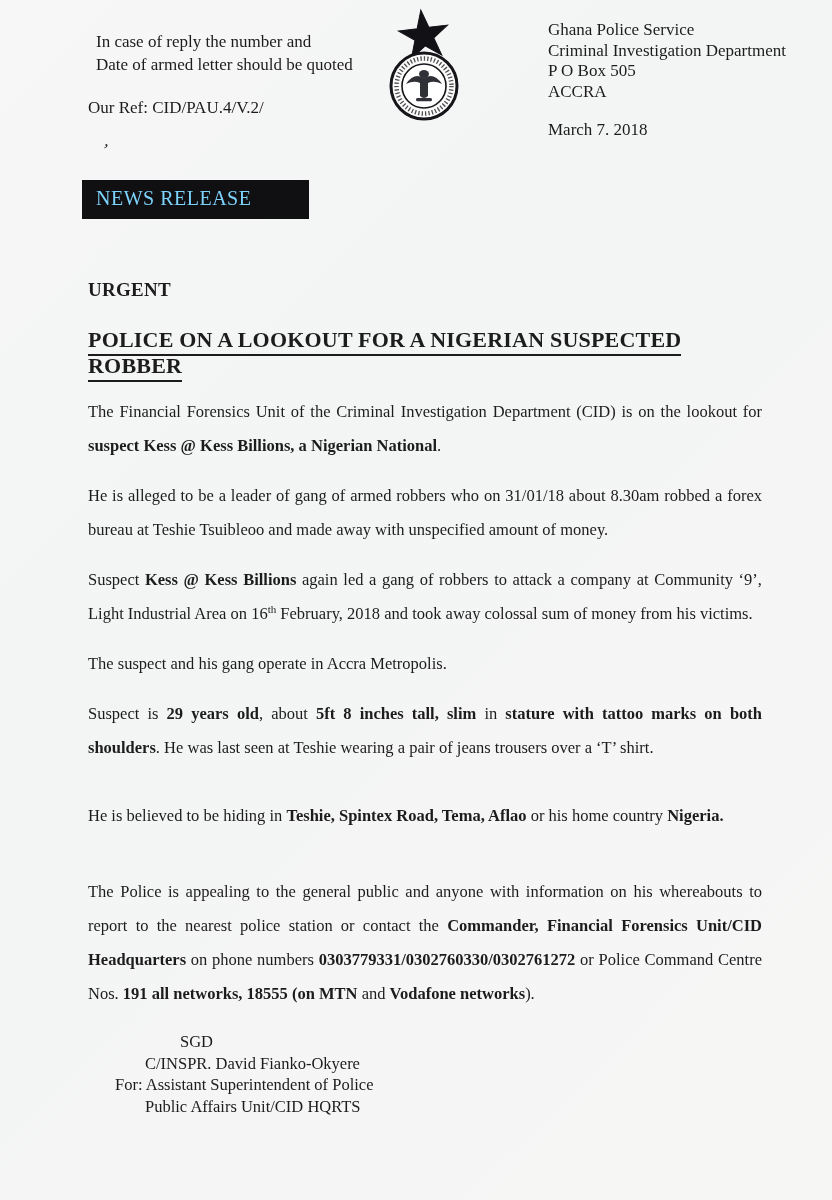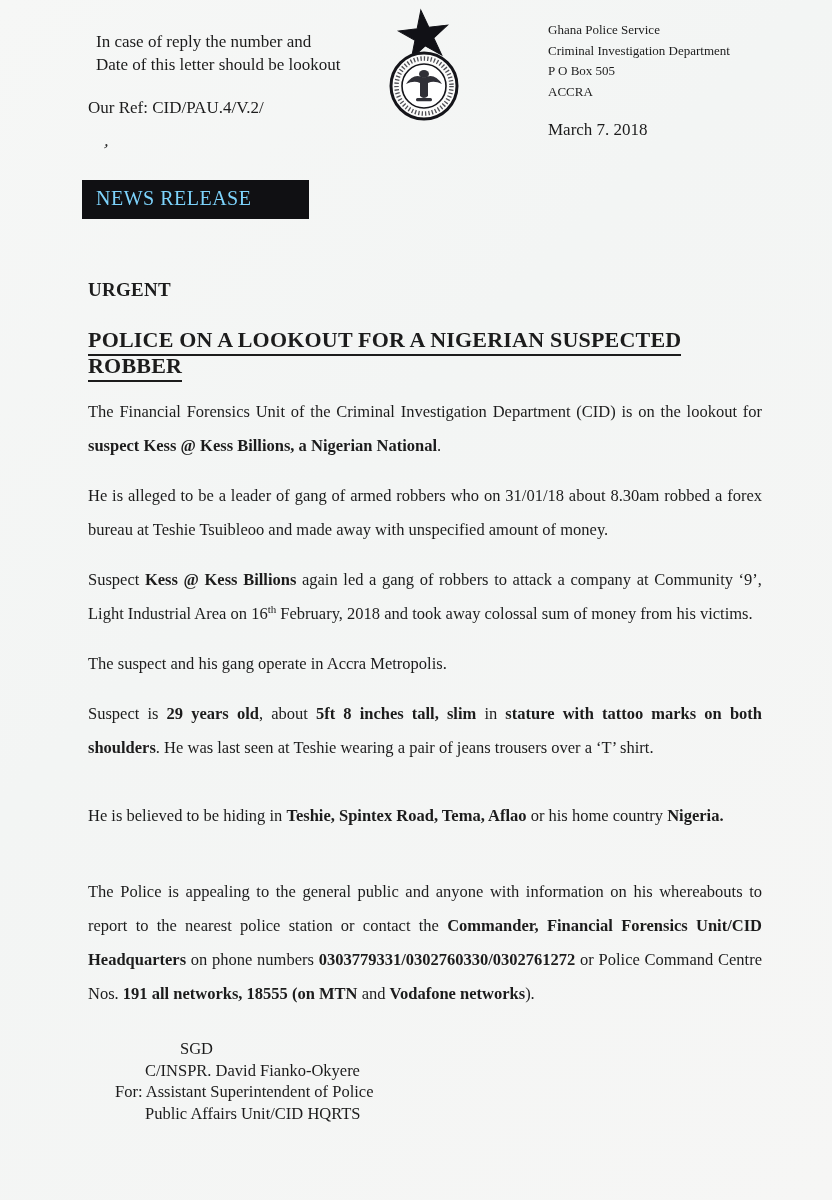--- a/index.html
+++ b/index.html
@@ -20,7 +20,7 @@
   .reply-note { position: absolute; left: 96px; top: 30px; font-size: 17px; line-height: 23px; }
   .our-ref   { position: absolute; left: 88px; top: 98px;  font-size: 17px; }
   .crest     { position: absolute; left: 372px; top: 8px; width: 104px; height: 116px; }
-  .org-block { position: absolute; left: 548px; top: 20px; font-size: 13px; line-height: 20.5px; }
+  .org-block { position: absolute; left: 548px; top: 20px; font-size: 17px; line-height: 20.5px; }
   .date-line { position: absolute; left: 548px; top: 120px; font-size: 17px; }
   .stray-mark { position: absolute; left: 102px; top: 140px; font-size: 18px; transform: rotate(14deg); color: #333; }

------------------------------

**Work instructions:** Please return the lines above exactly, with the pictures omitted.

**Solution to the exercise:**
--- a/index.html
+++ b/index.html
@@ -20,7 +20,7 @@
   .reply-note { position: absolute; left: 96px; top: 30px; font-size: 17px; line-height: 23px; }
   .our-ref   { position: absolute; left: 88px; top: 98px;  font-size: 17px; }
   .crest     { position: absolute; left: 372px; top: 8px; width: 104px; height: 116px; }
-  .org-block { position: absolute; left: 548px; top: 20px; font-size: 13px; line-height: 20.5px; }
+  .org-block { position: absolute; left: 548px; top: 20px; font-size: 17px; line-height: 20.5px; }
   .date-line { position: absolute; left: 548px; top: 120px; font-size: 17px; }
   .stray-mark { position: absolute; left: 102px; top: 140px; font-size: 18px; transform: rotate(14deg); color: #333; }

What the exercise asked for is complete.